→ **Task objective**: Each line below that carries the string "bottle" must appear in the answer.

★ ★ ★ ★

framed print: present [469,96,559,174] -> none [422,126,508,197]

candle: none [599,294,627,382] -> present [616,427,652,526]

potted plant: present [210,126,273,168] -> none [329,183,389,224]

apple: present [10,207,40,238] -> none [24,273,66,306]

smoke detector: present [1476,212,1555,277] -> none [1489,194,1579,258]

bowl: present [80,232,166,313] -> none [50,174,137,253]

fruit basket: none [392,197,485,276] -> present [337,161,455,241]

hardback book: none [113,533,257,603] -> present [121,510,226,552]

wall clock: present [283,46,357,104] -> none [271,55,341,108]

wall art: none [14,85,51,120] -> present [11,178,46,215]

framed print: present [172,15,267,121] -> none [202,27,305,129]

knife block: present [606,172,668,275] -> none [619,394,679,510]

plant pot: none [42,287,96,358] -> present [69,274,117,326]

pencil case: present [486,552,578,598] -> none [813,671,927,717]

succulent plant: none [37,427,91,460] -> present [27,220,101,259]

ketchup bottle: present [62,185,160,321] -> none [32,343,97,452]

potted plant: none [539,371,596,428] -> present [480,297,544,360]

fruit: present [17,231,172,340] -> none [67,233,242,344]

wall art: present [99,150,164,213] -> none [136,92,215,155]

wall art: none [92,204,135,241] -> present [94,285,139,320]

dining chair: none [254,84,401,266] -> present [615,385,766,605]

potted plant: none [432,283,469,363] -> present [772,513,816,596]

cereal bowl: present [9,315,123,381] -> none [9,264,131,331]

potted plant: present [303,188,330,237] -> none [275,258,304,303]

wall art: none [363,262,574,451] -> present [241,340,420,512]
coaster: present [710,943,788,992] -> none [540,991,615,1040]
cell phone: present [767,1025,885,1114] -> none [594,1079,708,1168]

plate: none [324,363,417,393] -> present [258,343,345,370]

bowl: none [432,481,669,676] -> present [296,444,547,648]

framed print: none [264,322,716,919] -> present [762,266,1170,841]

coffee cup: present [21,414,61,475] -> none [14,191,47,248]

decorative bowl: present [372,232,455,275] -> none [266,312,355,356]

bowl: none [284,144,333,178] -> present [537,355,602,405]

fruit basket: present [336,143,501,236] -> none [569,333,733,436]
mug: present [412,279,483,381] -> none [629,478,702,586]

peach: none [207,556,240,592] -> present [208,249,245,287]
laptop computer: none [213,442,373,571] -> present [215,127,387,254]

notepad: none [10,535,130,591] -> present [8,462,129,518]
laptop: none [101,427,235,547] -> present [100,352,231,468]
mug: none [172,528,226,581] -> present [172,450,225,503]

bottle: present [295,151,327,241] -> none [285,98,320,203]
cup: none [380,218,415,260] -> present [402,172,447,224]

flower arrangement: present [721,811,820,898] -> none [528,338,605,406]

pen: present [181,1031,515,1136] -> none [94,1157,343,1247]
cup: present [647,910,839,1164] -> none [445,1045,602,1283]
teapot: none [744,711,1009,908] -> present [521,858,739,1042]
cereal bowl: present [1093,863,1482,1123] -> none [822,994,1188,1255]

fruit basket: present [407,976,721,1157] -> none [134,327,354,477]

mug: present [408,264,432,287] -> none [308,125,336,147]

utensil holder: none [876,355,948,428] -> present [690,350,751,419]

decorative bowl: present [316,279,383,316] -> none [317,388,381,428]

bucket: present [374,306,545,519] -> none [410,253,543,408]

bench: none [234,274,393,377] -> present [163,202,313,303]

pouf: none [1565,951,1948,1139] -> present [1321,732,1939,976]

★ ★ ★ ★

→ **Exercise answer**:
ketchup bottle: present [62,185,160,321] -> none [32,343,97,452]
bottle: present [295,151,327,241] -> none [285,98,320,203]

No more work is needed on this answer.